* **Saved entries**:
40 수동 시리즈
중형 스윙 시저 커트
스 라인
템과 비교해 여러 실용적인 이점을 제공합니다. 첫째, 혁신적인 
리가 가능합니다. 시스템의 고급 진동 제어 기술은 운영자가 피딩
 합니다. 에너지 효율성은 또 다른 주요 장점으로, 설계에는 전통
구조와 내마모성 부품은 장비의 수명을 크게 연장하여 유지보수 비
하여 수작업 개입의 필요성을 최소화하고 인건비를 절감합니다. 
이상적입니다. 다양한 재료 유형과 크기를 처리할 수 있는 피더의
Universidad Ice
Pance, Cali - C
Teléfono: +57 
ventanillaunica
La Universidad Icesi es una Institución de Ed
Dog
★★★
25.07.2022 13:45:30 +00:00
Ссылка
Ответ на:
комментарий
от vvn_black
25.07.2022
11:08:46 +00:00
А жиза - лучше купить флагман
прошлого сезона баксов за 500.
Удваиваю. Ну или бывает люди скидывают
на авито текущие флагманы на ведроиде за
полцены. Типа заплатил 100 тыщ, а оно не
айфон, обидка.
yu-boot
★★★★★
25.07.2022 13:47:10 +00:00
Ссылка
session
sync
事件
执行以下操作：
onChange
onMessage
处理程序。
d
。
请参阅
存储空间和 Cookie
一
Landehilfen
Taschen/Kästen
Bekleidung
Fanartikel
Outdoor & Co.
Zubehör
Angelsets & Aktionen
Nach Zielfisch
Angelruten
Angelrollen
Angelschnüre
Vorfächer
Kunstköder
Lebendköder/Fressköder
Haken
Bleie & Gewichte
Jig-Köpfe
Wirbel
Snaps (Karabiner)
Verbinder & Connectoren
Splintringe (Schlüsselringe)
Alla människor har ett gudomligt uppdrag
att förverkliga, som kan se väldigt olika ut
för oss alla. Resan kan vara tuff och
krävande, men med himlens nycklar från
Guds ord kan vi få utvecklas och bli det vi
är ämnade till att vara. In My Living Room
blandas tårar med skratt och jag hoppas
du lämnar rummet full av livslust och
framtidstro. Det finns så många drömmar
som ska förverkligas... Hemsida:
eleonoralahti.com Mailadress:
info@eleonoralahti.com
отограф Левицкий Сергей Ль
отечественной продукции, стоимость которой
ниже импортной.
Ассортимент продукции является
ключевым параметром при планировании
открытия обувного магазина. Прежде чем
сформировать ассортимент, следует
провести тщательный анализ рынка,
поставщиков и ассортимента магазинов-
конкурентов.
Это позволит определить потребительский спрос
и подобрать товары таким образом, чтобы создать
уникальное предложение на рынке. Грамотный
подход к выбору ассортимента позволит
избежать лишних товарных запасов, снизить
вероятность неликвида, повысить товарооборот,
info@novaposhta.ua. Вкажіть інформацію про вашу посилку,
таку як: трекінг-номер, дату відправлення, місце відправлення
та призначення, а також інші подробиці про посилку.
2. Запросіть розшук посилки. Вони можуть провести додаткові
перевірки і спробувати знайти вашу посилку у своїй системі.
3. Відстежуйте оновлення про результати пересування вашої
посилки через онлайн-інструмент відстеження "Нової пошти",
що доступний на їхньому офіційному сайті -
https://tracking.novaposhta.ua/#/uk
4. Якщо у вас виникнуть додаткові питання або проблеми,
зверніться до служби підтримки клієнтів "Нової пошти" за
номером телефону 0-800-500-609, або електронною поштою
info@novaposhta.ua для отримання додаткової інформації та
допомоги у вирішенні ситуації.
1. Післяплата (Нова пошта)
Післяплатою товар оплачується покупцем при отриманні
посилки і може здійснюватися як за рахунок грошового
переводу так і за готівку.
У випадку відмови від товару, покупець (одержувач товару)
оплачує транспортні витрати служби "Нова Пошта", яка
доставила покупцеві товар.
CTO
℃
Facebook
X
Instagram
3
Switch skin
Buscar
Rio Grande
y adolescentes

* **Aim of the exercise**: Reproduce all of the lines above, renaming every "Ссылка" to "Link" and keeping everything else unchanged.

* **Task answer**:
40 수동 시리즈
중형 스윙 시저 커트
스 라인
템과 비교해 여러 실용적인 이점을 제공합니다. 첫째, 혁신적인 
리가 가능합니다. 시스템의 고급 진동 제어 기술은 운영자가 피딩
 합니다. 에너지 효율성은 또 다른 주요 장점으로, 설계에는 전통
구조와 내마모성 부품은 장비의 수명을 크게 연장하여 유지보수 비
하여 수작업 개입의 필요성을 최소화하고 인건비를 절감합니다. 
이상적입니다. 다양한 재료 유형과 크기를 처리할 수 있는 피더의
Universidad Ice
Pance, Cali - C
Teléfono: +57 
ventanillaunica
La Universidad Icesi es una Institución de Ed
Dog
★★★
25.07.2022 13:45:30 +00:00
Link
Ответ на:
комментарий
от vvn_black
25.07.2022
11:08:46 +00:00
А жиза - лучше купить флагман
прошлого сезона баксов за 500.
Удваиваю. Ну или бывает люди скидывают
на авито текущие флагманы на ведроиде за
полцены. Типа заплатил 100 тыщ, а оно не
айфон, обидка.
yu-boot
★★★★★
25.07.2022 13:47:10 +00:00
Link
session
sync
事件
执行以下操作：
onChange
onMessage
处理程序。
d
。
请参阅
存储空间和 Cookie
一
Landehilfen
Taschen/Kästen
Bekleidung
Fanartikel
Outdoor & Co.
Zubehör
Angelsets & Aktionen
Nach Zielfisch
Angelruten
Angelrollen
Angelschnüre
Vorfächer
Kunstköder
Lebendköder/Fressköder
Haken
Bleie & Gewichte
Jig-Köpfe
Wirbel
Snaps (Karabiner)
Verbinder & Connectoren
Splintringe (Schlüsselringe)
Alla människor har ett gudomligt uppdrag
att förverkliga, som kan se väldigt olika ut
för oss alla. Resan kan vara tuff och
krävande, men med himlens nycklar från
Guds ord kan vi få utvecklas och bli det vi
är ämnade till att vara. In My Living Room
blandas tårar med skratt och jag hoppas
du lämnar rummet full av livslust och
framtidstro. Det finns så många drömmar
som ska förverkligas... Hemsida:
eleonoralahti.com Mailadress:
info@eleonoralahti.com
отограф Левицкий Сергей Ль
отечественной продукции, стоимость которой
ниже импортной.
Ассортимент продукции является
ключевым параметром при планировании
открытия обувного магазина. Прежде чем
сформировать ассортимент, следует
провести тщательный анализ рынка,
поставщиков и ассортимента магазинов-
конкурентов.
Это позволит определить потребительский спрос
и подобрать товары таким образом, чтобы создать
уникальное предложение на рынке. Грамотный
подход к выбору ассортимента позволит
избежать лишних товарных запасов, снизить
вероятность неликвида, повысить товарооборот,
info@novaposhta.ua. Вкажіть інформацію про вашу посилку,
таку як: трекінг-номер, дату відправлення, місце відправлення
та призначення, а також інші подробиці про посилку.
2. Запросіть розшук посилки. Вони можуть провести додаткові
перевірки і спробувати знайти вашу посилку у своїй системі.
3. Відстежуйте оновлення про результати пересування вашої
посилки через онлайн-інструмент відстеження "Нової пошти",
що доступний на їхньому офіційному сайті -
https://tracking.novaposhta.ua/#/uk
4. Якщо у вас виникнуть додаткові питання або проблеми,
зверніться до служби підтримки клієнтів "Нової пошти" за
номером телефону 0-800-500-609, або електронною поштою
info@novaposhta.ua для отримання додаткової інформації та
допомоги у вирішенні ситуації.
1. Післяплата (Нова пошта)
Післяплатою товар оплачується покупцем при отриманні
посилки і може здійснюватися як за рахунок грошового
переводу так і за готівку.
У випадку відмови від товару, покупець (одержувач товару)
оплачує транспортні витрати служби "Нова Пошта", яка
доставила покупцеві товар.
CTO
℃
Facebook
X
Instagram
3
Switch skin
Buscar
Rio Grande
y adolescentes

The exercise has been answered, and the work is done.